Although this seemed like a lot to configure in the security course we will look at the potentially serious consequences of getting this wrong.
This is important when we think of our compute instances as ephemeral or disposable units of compute. We want to be able to create and destroy them quickly in response to changing demand, or replace them if the cloud provider infrastructure causes them to fail.
We could do this by baking the website content into the base image that we build every instance from. But this is inflexible if we want to update our site content frequently.
So an alternative mechanism is that we use S3 sync to frequently have each compute instance poll S3 for the website content and update on their own filesystem. This doesn't just work for websites but batch processing, grid compute and a range of use cases.

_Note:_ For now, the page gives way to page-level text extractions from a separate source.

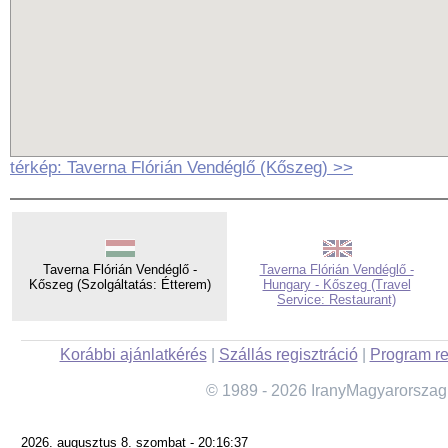
térkép: Taverna Flórián Vendéglő (Kőszeg) >>
Taverna Flórián Vendéglő -
Taverna Flórián Vendéglő -
Kőszeg (Szolgáltatás: Étterem)
Hungary - Kőszeg (Travel
Service: Restaurant)
Korábbi ajánlatkérés
|
Szállás regisztráció
|
Program re
© 1989 - 2026 IranyMagyarorszag
2026. augusztus 8. szombat - 20:16:37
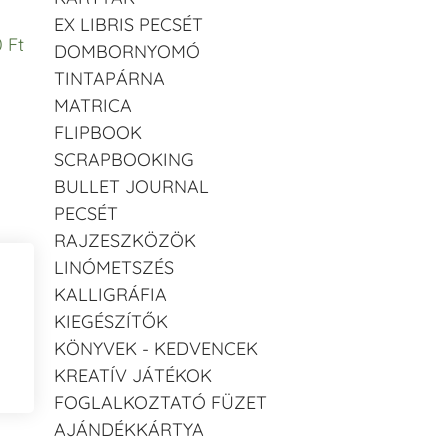
EX LIBRIS PECSÉT
 Ft
DOMBORNYOMÓ
TINTAPÁRNA
MATRICA
FLIPBOOK
SCRAPBOOKING
BULLET JOURNAL
PECSÉT
RAJZESZKÖZÖK
LINÓMETSZÉS
KALLIGRÁFIA
KIEGÉSZÍTŐK
KÖNYVEK - KEDVENCEK
KREATÍV JÁTÉKOK
FOGLALKOZTATÓ FÜZET
AJÁNDÉKKÁRTYA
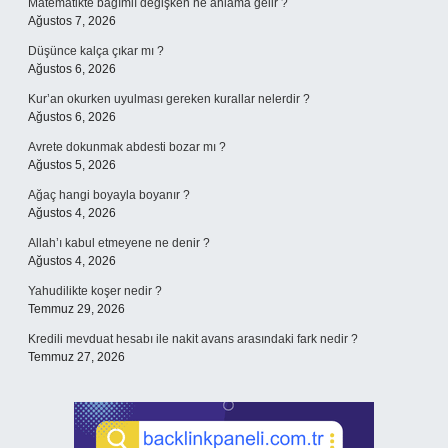
Matematikte bağımlı değişken ne anlama gelir ?
Ağustos 7, 2026
Düşünce kalça çıkar mı ?
Ağustos 6, 2026
Kur’an okurken uyulması gereken kurallar nelerdir ?
Ağustos 6, 2026
Avrete dokunmak abdesti bozar mı ?
Ağustos 5, 2026
Ağaç hangi boyayla boyanır ?
Ağustos 4, 2026
Allah’ı kabul etmeyene ne denir ?
Ağustos 4, 2026
Yahudilikte koşer nedir ?
Temmuz 29, 2026
Kredili mevduat hesabı ile nakit avans arasındaki fark nedir ?
Temmuz 27, 2026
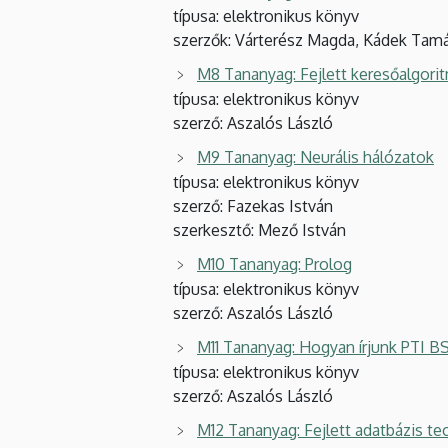
típusa: elektronikus könyv
szerzők: Várterész Magda, Kádek Tam
M8 Tananyag: Fejlett keresőalgor
típusa: elektronikus könyv
szerző: Aszalós László
M9 Tananyag: Neurális hálózatok
típusa: elektronikus könyv
szerző: Fazekas István
szerkesztő: Mező István
M10 Tananyag: Prolog
típusa: elektronikus könyv
szerző: Aszalós László
M11 Tananyag: Hogyan írjunk PTI B
típusa: elektronikus könyv
szerző: Aszalós László
M12 Tananyag: Fejlett adatbázis te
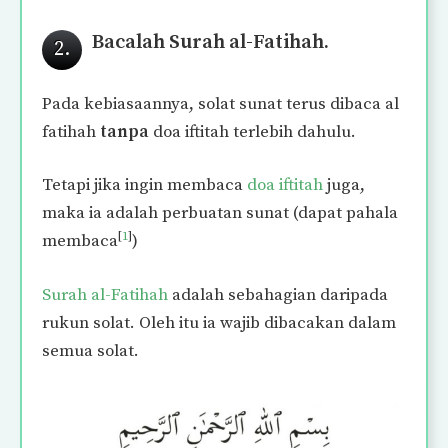
Bacalah Surah al-Fatihah.
2.
Pada kebiasaannya, solat sunat terus dibaca al
fatihah
tanpa
doa iftitah terlebih dahulu.
Tetapi jika ingin membaca
doa iftitah
juga,
maka ia adalah perbuatan sunat (dapat pahala
[
1
]
membaca
)
Surah al-Fatihah
adalah sebahagian daripada
rukun solat. Oleh itu ia wajib dibacakan dalam
semua solat.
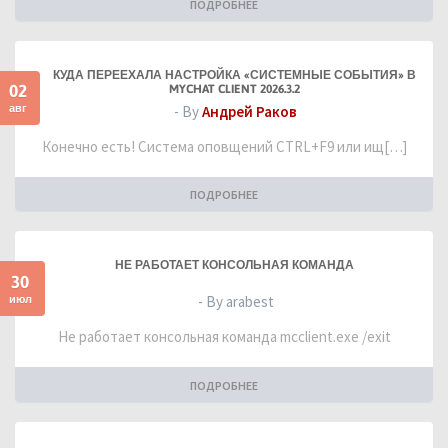
ПОДРОБНЕЕ
КУДА ПЕРЕЕХАЛА НАСТРОЙКА «СИСТЕМНЫЕ СОБЫТИЯ» В
02
MYCHAT CLIENT 2026.3.2
авг
- By
Андрей Раков
Конечно есть! Система оповщений CTRL+F9 или ищ[…]
ПОДРОБНЕЕ
НЕ РАБОТАЕТ КОНСОЛЬНАЯ КОМАНДА
30
июл
- By arabest
Не работает консольная команда mcclient.exe /exit
ПОДРОБНЕЕ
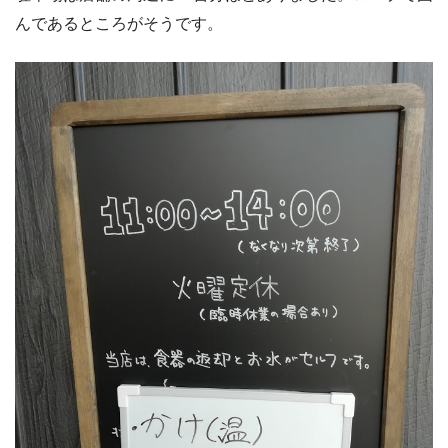
んであるところがそうです。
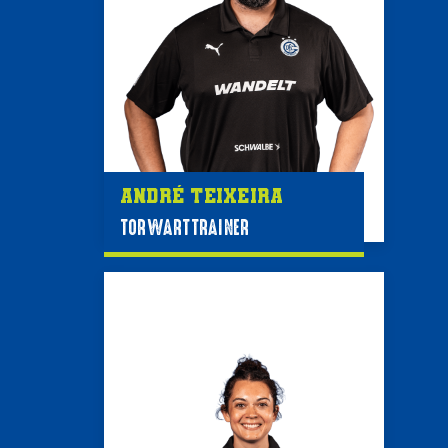
André Teixeira
TORWARTTRAINER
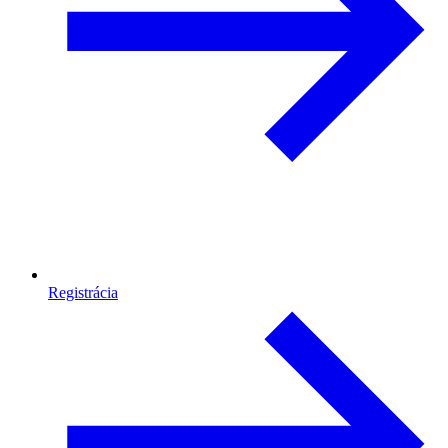
Registrácia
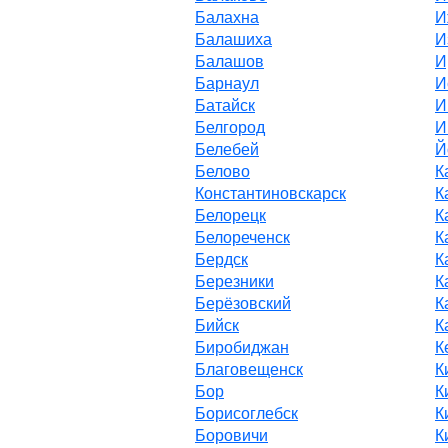
Балахна
И
Балашиха
И
Балашов
И
Барнаул
И
Батайск
И
Белгород
И
Белебей
Й
Белово
К
Константиновскарск
К
Белорецк
К
Белореченск
К
Бердск
К
Березники
К
Берёзовский
К
Бийск
К
Биробиджан
К
Благовещенск
К
Бор
К
Борисоглебск
К
Боровичи
К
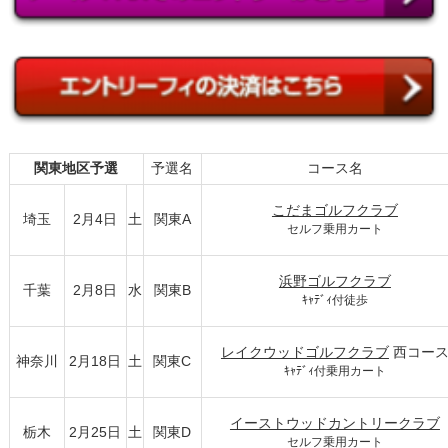
関東地区予選
予選名
コース名
こだまゴルフクラブ
埼玉
2月4日
土
関東A
セルフ乗用カート
浜野ゴルフクラブ
千葉
2月8日
水
関東B
ｷｬﾃﾞｨ付徒歩
レイクウッドゴルフクラブ
西コー
神奈川
2月18日
土
関東C
ｷｬﾃﾞｨ付乗用カート
イーストウッドカントリークラブ
栃木
2月25日
土
関東D
セルフ乗用カート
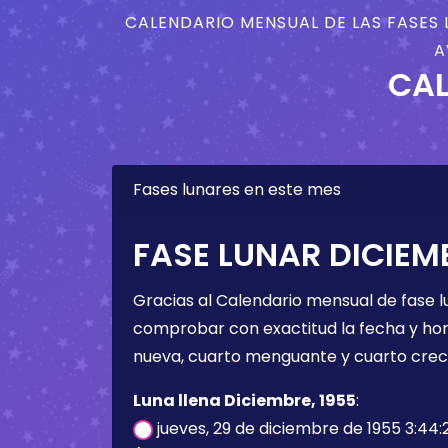
CALENDARIO MENSUAL DE LAS FASES 
A
CAL
Fases lunares en este mes
FASE LUNAR DICIEMB
Gracias al Calendario mensual de fase l
comprobar con exactitud la fecha y hora 
nueva, cuarto menguante y cuarto crec
Luna llena Diciembre, 1955
:
jueves, 29 de diciembre de 1955 3:44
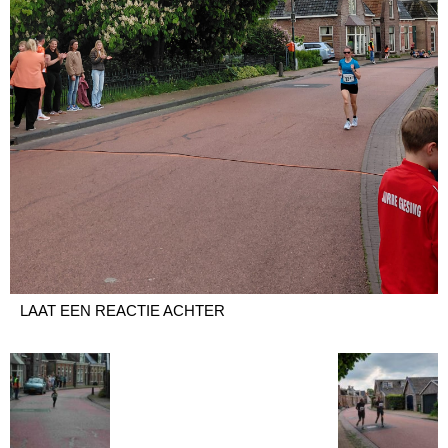
LAAT EEN REACTIE ACHTER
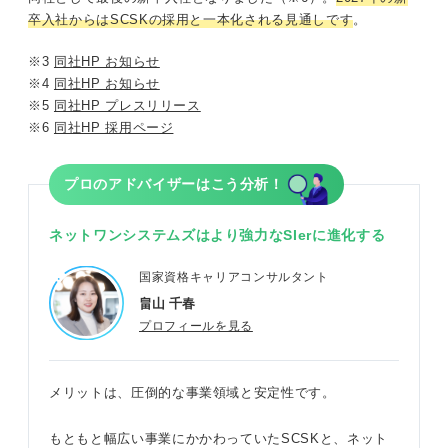
卒入社からはSCSKの採用と一本化される見通しです
。
※3
同社HP お知らせ
※4
同社HP お知らせ
※5
同社HP プレスリリース
※6
同社HP 採用ページ
プロのアドバイザーはこう分析！
ネットワンシステムズはより強力なSIerに進化する
国家資格キャリアコンサルタント
畠山 千春
プロフィールを見る
メリットは、圧倒的な事業領域と安定性です。
もともと幅広い事業にかかわっていたSCSKと、ネット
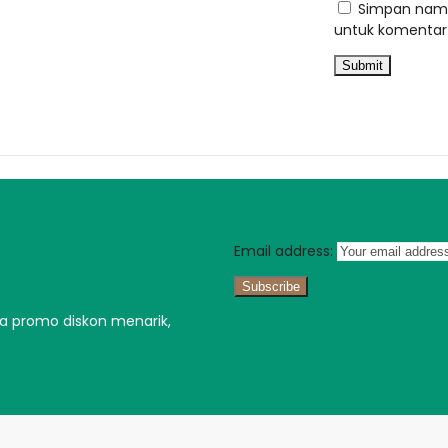
Simpan nama
untuk komentar 
Email address:
ga promo diskon menarik,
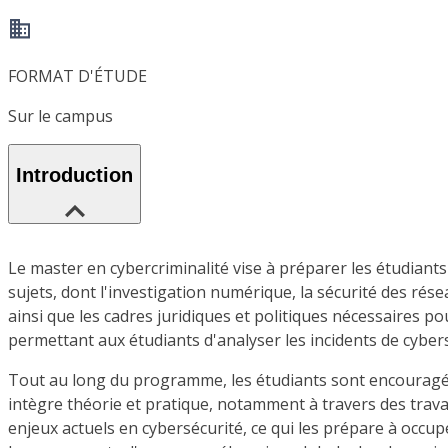
FORMAT D'ÉTUDE
Sur le campus
Introduction
Le master en cybercriminalité vise à préparer les étudian
sujets, dont l'investigation numérique, la sécurité des ré
ainsi que les cadres juridiques et politiques nécessaires p
permettant aux étudiants d'analyser les incidents de cybe
Tout au long du programme, les étudiants sont encouragés à
intègre théorie et pratique, notamment à travers des trav
enjeux actuels en cybersécurité, ce qui les prépare à occupe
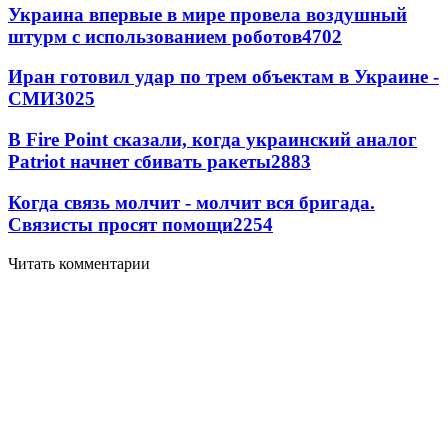
Украина впервые в мире провела воздушный
штурм с использованием роботов
4702
Иран готовил удар по трем объектам в Украине -
СМИ
3025
В Fire Point сказали, когда украинский аналог
Patriot начнет сбивать ракеты
2883
Когда связь молчит - молчит вся бригада.
Связисты просят помощи
2254
Читать комментарии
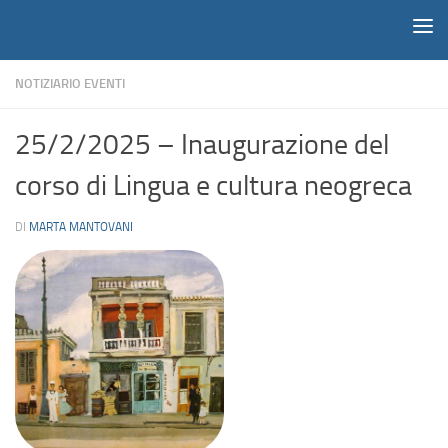
Notiziario
Salta al contenuto
NOTIZIARIO EVENTI
25/2/2025 – Inaugurazione del
corso di Lingua e cultura neogreca
DI
MARTA MANTOVANI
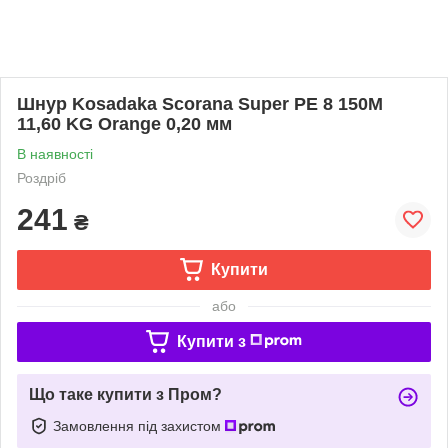
Шнур Kosadaka Scorana Super PE 8 150M
11,60 KG Orange 0,20 мм
В наявності
Роздріб
241
₴
Купити
або
Купити з
Що таке купити з Пром?
Замовлення під захистом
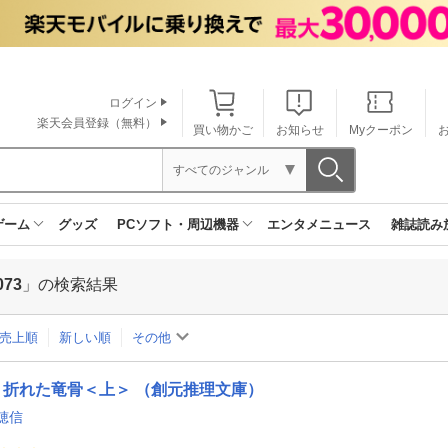
ログイン
楽天会員登録（無料）
買い物かご
お知らせ
Myクーポン
すべてのジャンル
ゲーム
グッズ
PCソフト・周辺機器
エンタメニュース
雑誌読み
073
」の検索結果
売上順
新しい順
その他
折れた竜骨＜上＞ （創元推理文庫）
穂信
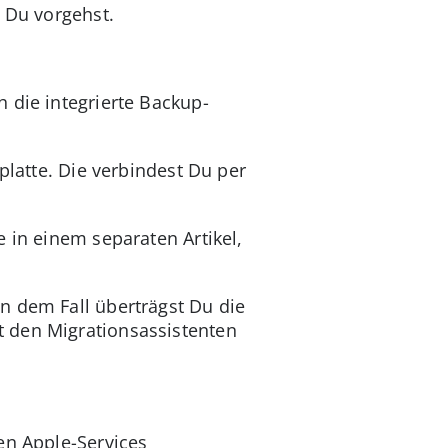
e Du vorgehst.
 die integrierte Backup-
platte. Die verbindest Du per
 in einem separaten Artikel,
n dem Fall überträgst Du die
t den Migrationsassistenten
en Apple-Services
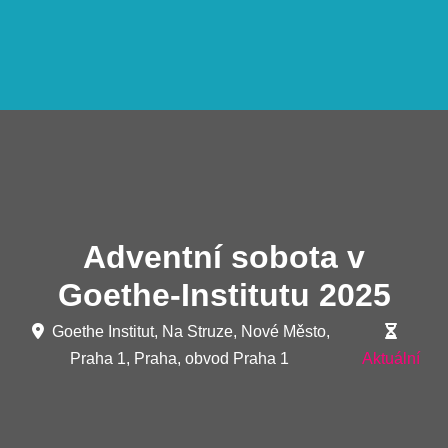
Adventní sobota v
Goethe-Institutu 2025
Goethe Institut, Na Struze, Nové Město,
Praha 1, Praha, obvod Praha 1
Aktuální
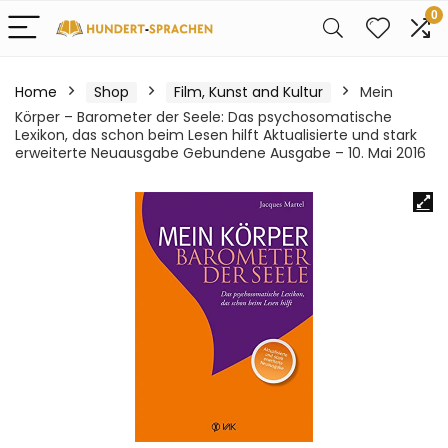
0
Home
Shop
Film, Kunst and Kultur
Mein
Körper – Barometer der Seele: Das psychosomatische
Lexikon, das schon beim Lesen hilft Aktualisierte und stark
erweiterte Neuausgabe Gebundene Ausgabe – 10. Mai 2016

Another important point to note is that webservers generate important data in the form of logs. These could be lost if we rely on ephemeral compute storage. But if we save them in 10 second or one minute chunks and transfer them to S3 we both reduce the need for local storage on the compute instances, we also have the data stored on cheaper but highly durable storage for later analysis.